Our president elect is someone who has openly taken advantage of his power and privilege as a White person and as a man in ways that are oppressive, demeaning, condemning, minimizing, and dishonest.  This is not unlike the claims that have surfaced in the last several years about Bikram Choudry, except that the power handed to the President elect is far greater than that given to a Yoga guru in the United States.  In the name of social justice and as someone in a position of power in our local community, I am committed to providing a safe and inclusive studio space that upholds the values of Yoga: a space where diversity is promoted and welcomed, a space where sexual orientation, religion, gender identity, racial identity, cultural identity, and life experiences are acknowledged and validated, and a space where inclusivity is not just an aspirational value but a practiced value.  It is our differences that make us each unique beings of light, and together that light is so much more vibrant and complex than any one of us on our own. 
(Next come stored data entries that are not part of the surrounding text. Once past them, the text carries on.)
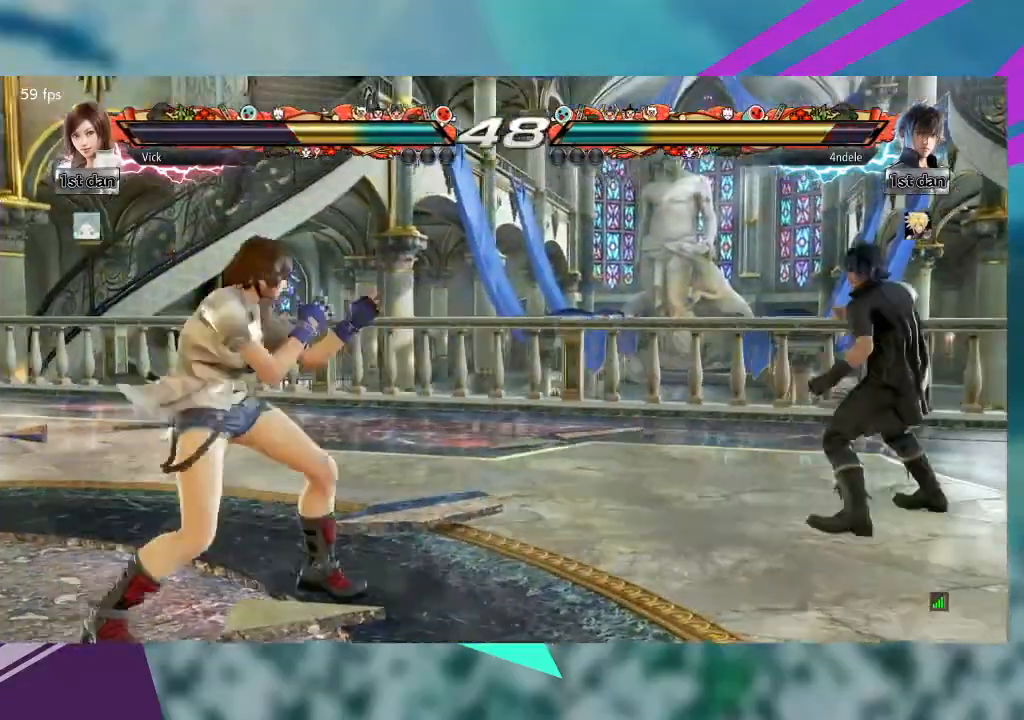
Gameplay with a controller (arcade stick); each line is a JSON object with the inputs held at the frame after it (dt_ms = milliseconds from this image to that frame). "events" lists button and stick changes between this image and that frame as [ms after this image, input, new state], when the widget could be followed in between. Not read: L1 L3 R3 SQUARE other_buttons.
{"dt_ms": 500, "buttons": [], "left_stick": "right", "events": [[300, "CIRCLE", "down"], [400, "CIRCLE", "up"]]}
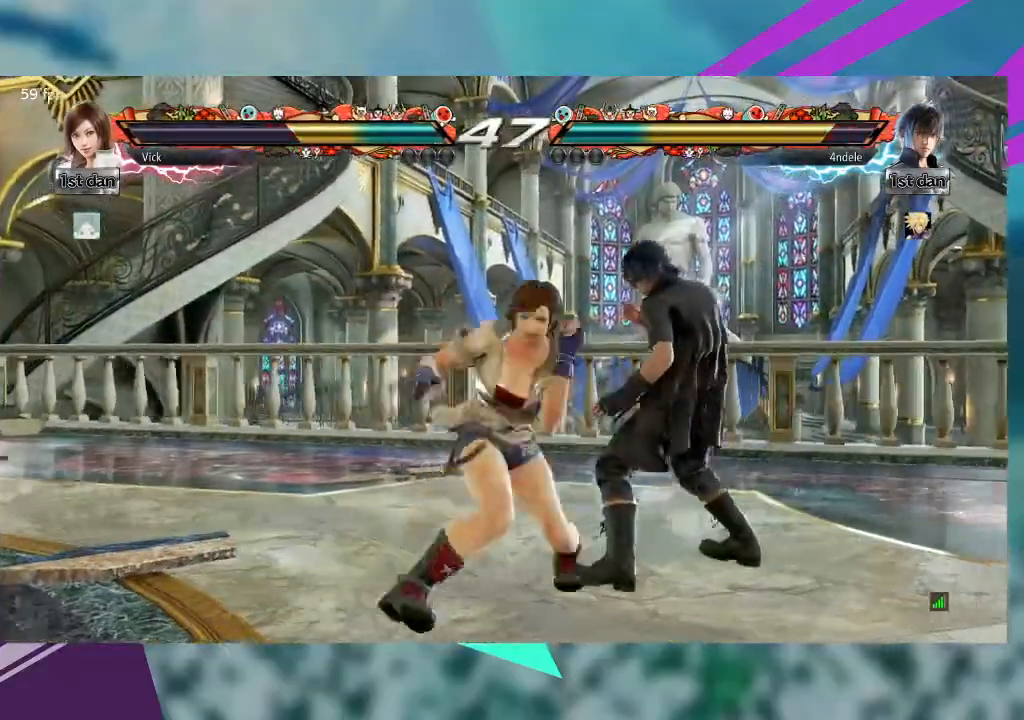
{"dt_ms": 500, "buttons": [], "left_stick": "center", "events": [[100, "left_stick", "center"]]}
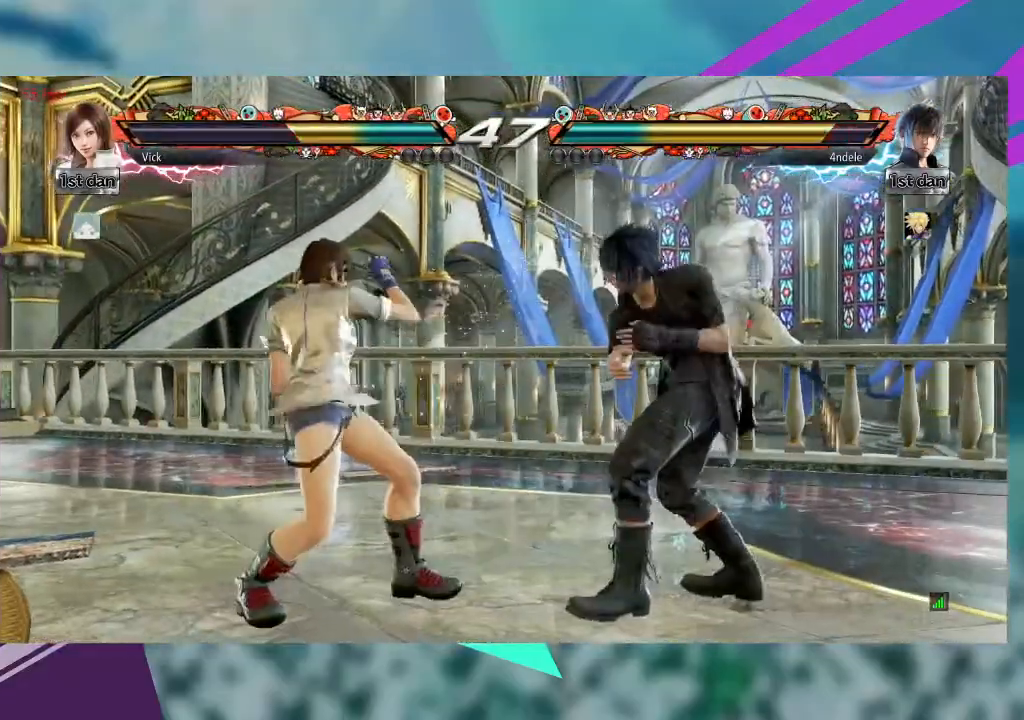
{"dt_ms": 500, "buttons": ["CROSS"], "left_stick": "center", "events": [[467, "CROSS", "down"]]}
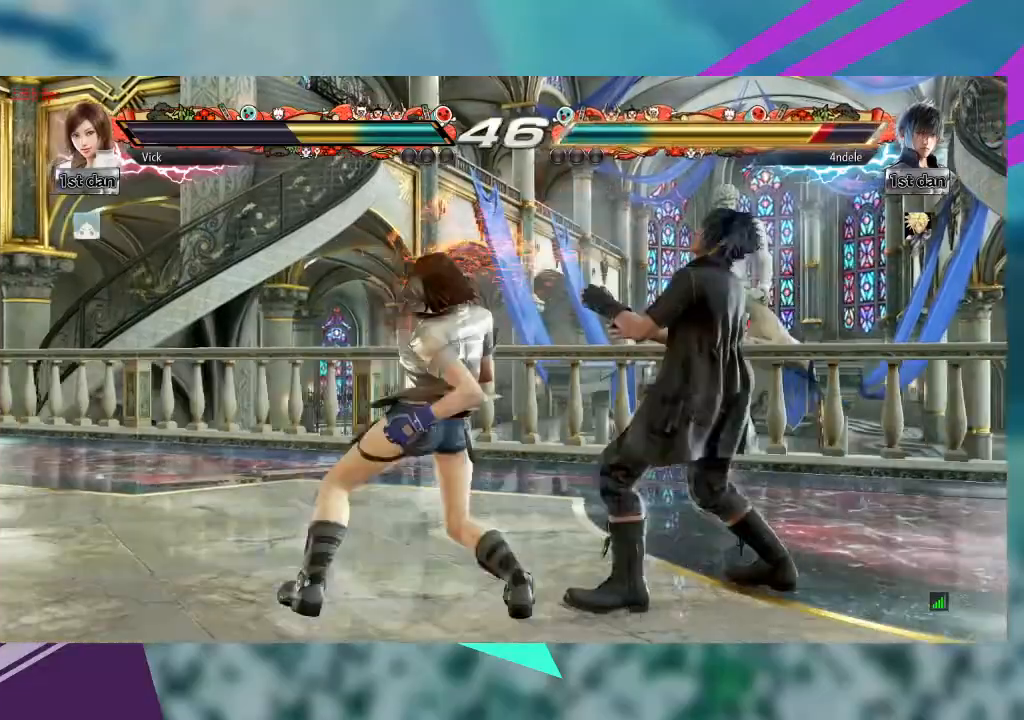
{"dt_ms": 500, "buttons": ["CROSS"], "left_stick": "right", "events": [[100, "CROSS", "up"], [333, "CROSS", "down"], [433, "left_stick", "right"], [467, "CROSS", "up"], [500, "CROSS", "down"]]}
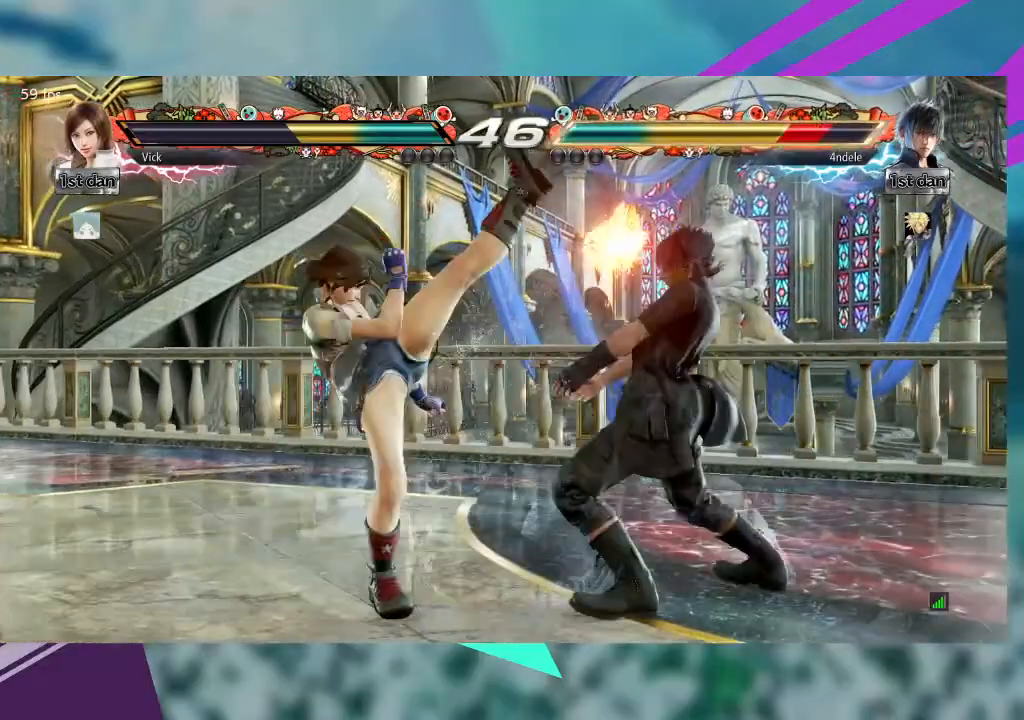
{"dt_ms": 1000, "buttons": [], "left_stick": "left"}
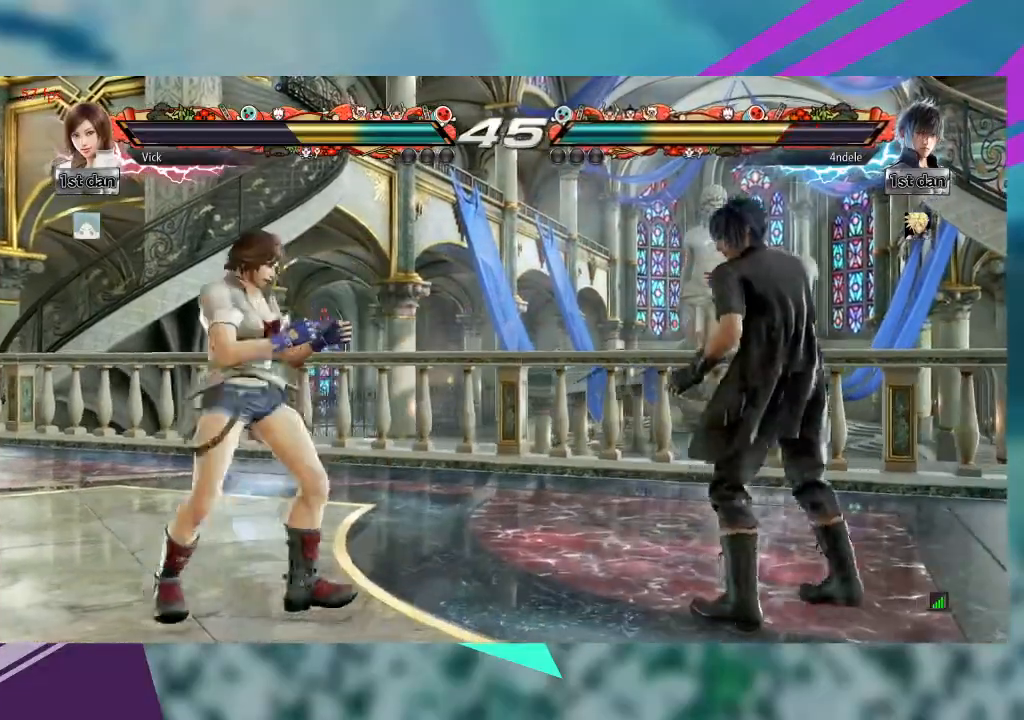
{"dt_ms": 500, "buttons": [], "left_stick": "left", "events": []}
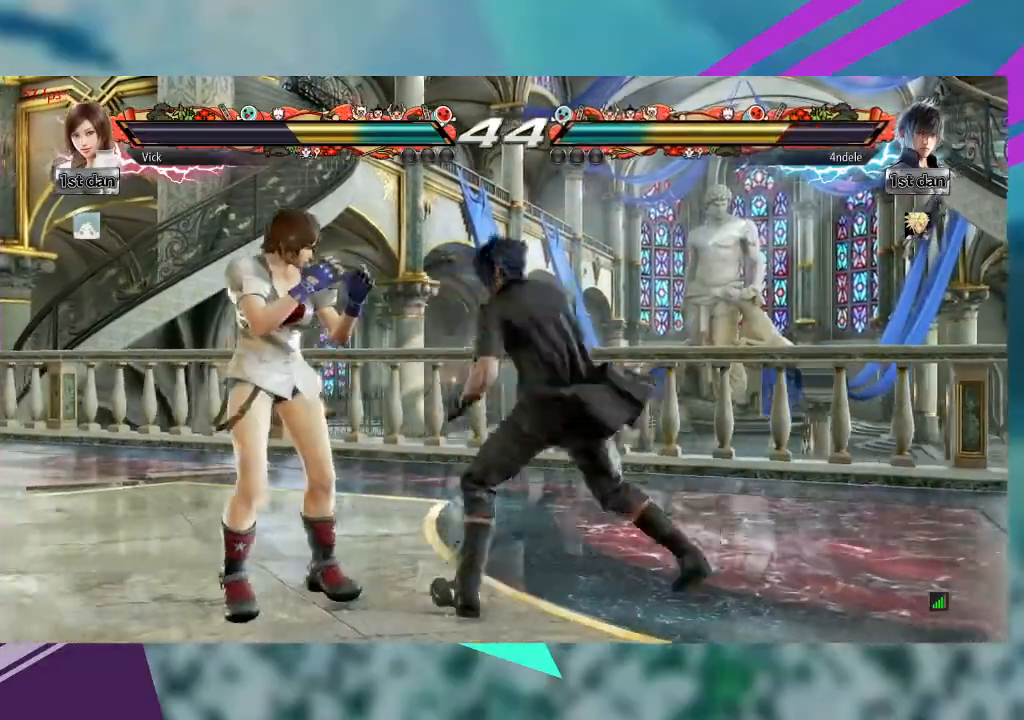
{"dt_ms": 500, "buttons": [], "left_stick": "center", "events": [[500, "left_stick", "center"]]}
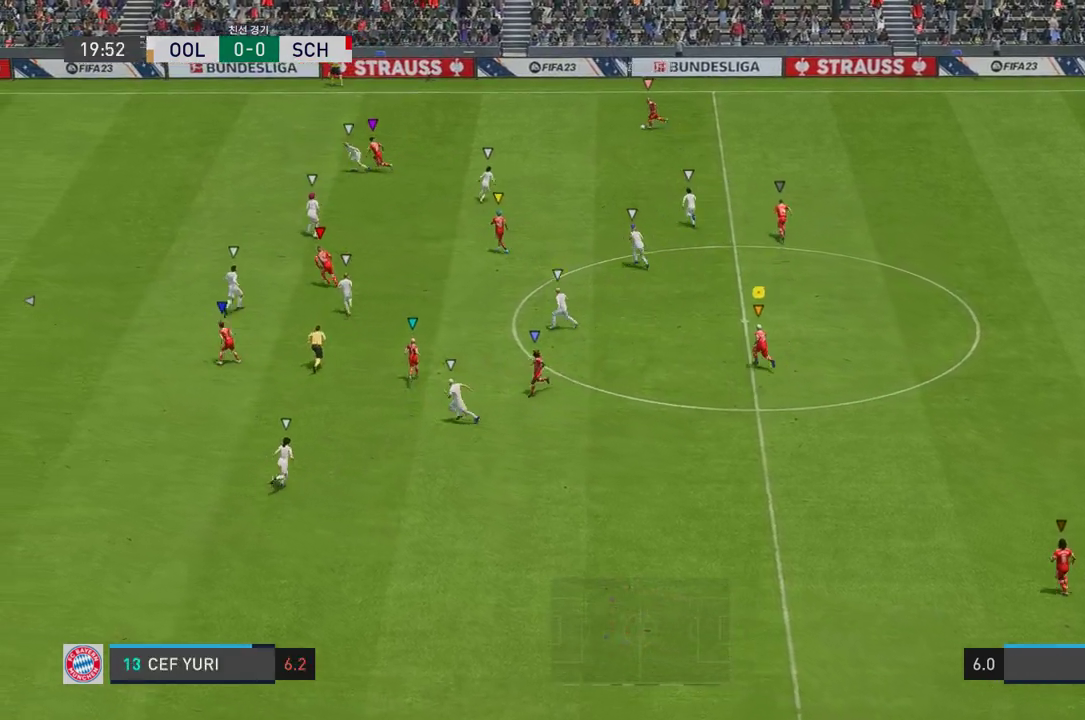
Gameplay with a controller (Xbox layout); each line is a JSON object with the inputs held at the frame after it (dt_ms = milliseconds from this image to that frame). "events" lists button and stick changes between this image and that frame as [ms after this image, input, new state], when the widget could be followed in between. Not read: L3.
{"dt_ms": 502, "buttons": [], "left_stick": "up-left", "right_stick": "center", "events": []}
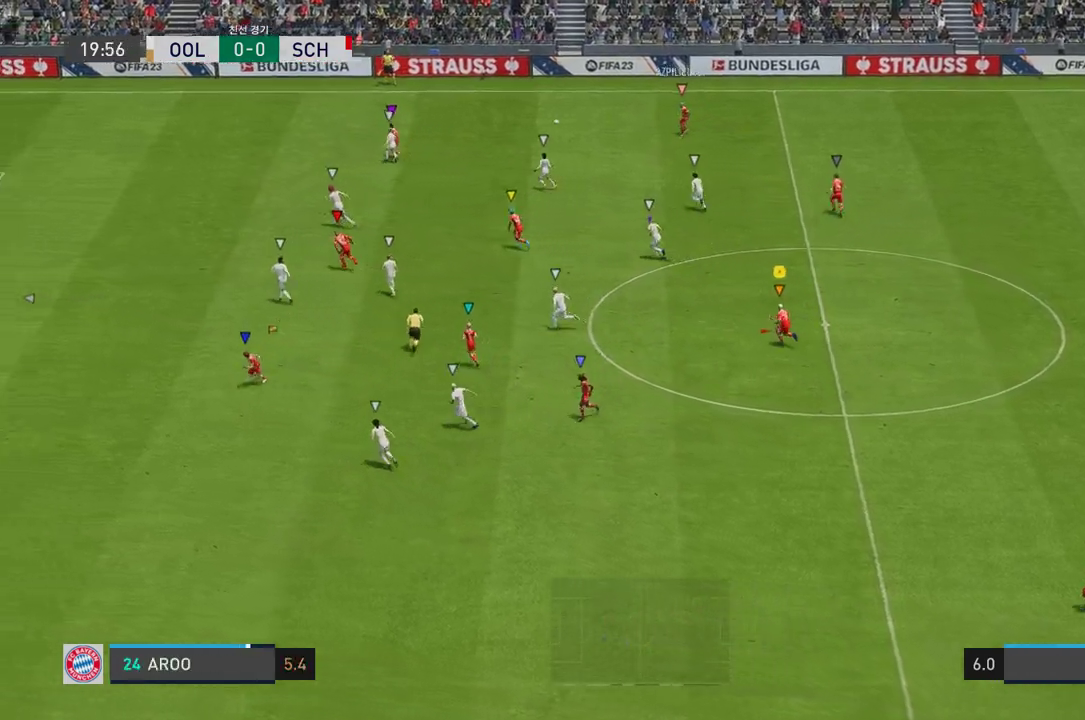
{"dt_ms": 502, "buttons": [], "left_stick": "up-left", "right_stick": "center", "events": []}
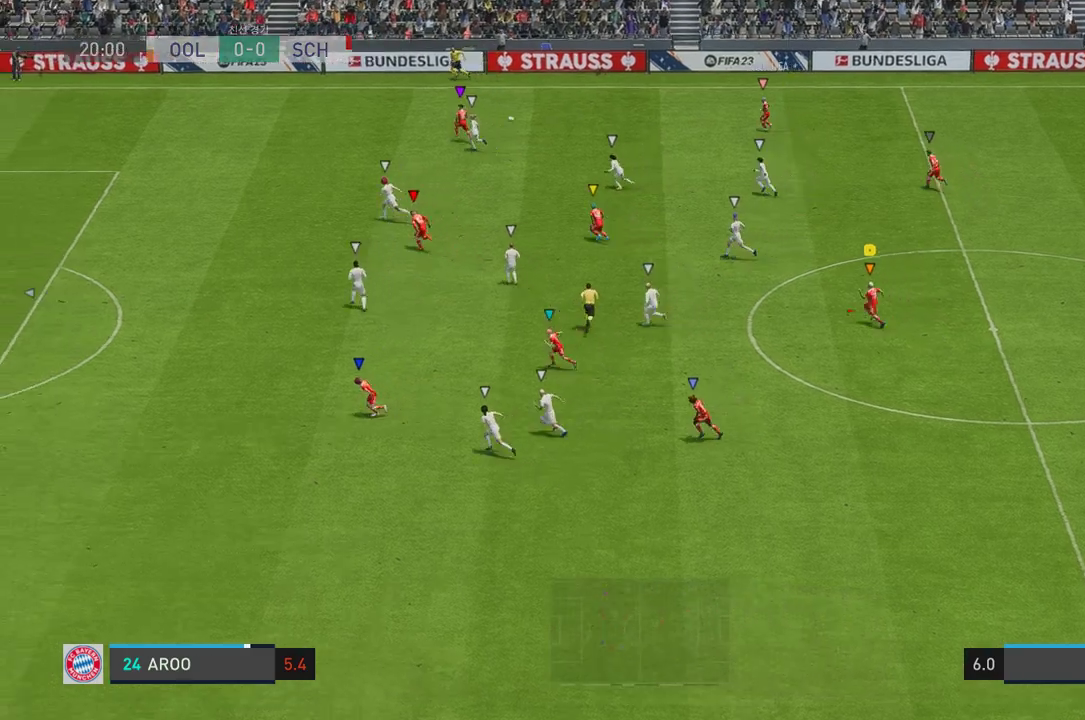
{"dt_ms": 502, "buttons": ["R2"], "left_stick": "left", "right_stick": "center", "events": [[150, "R2", "down"], [334, "left_stick", "left"]]}
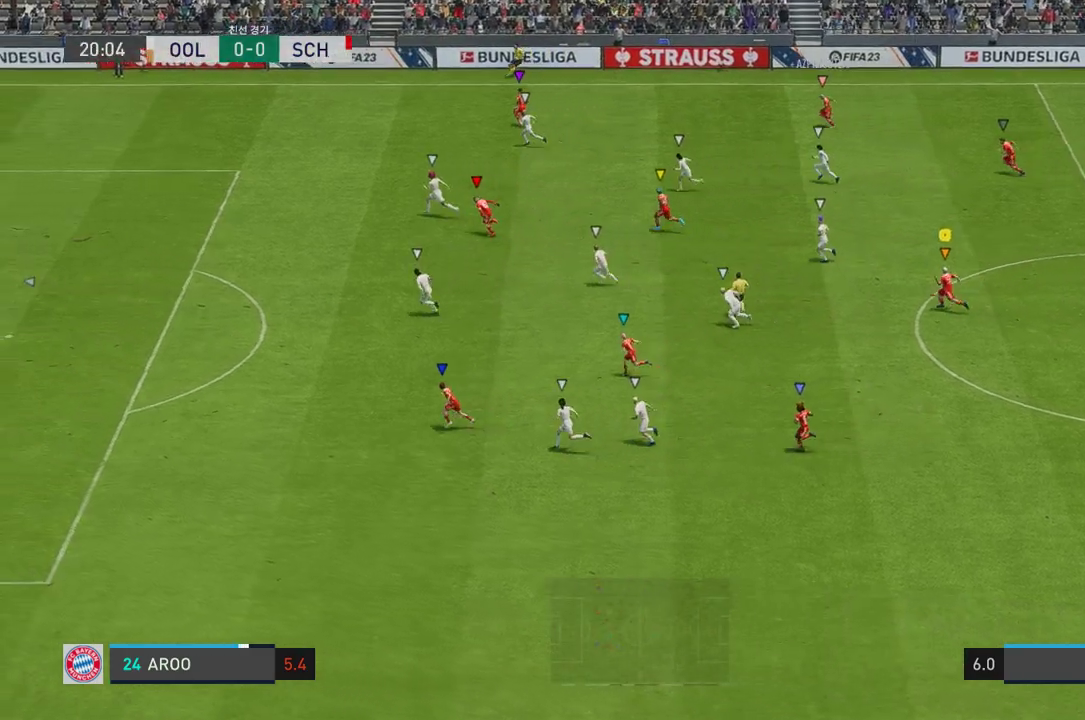
{"dt_ms": 501, "buttons": [], "left_stick": "left", "right_stick": "center", "events": [[50, "R2", "up"]]}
Inclusivity does not mean brushing aside the differences between us or saying that we are all the same.  We are not all the same, and that is profoundly important as it creates the foundation for deep connection, education, and transformation.  Simultaneously, we are all human beings on this planet, and according to Yoga, our higher purpose is to reconnect with our true nature.  That is a deeply spiritual place of love and belonging that resides within each of us – a space we were born into and which has been masked by social and cultural conditioning.  For me, this is also a piece of what it means to be inclusive.  In everyone who walks through the doors of SGY, I see the innate capacity for love and belonging.  All of our teachers share this value and this commitment to you.  This energy pervades the studio and makes us who we are as a community.

I am eternally grateful to each of you for sharing your uniqueness, your voice, your vulnerability, and your light with the SGY community.  SGY continues to grow and in our growth I am committed to encouraging and promoting diversity, educating and uniting our community against injustice, and providing a safe and inclusive space for everyone.  There is much more to be said and done in our political climate right now, and change begins within ourselves and within our communities.  Let us live the values we share and let us help shape the world around us.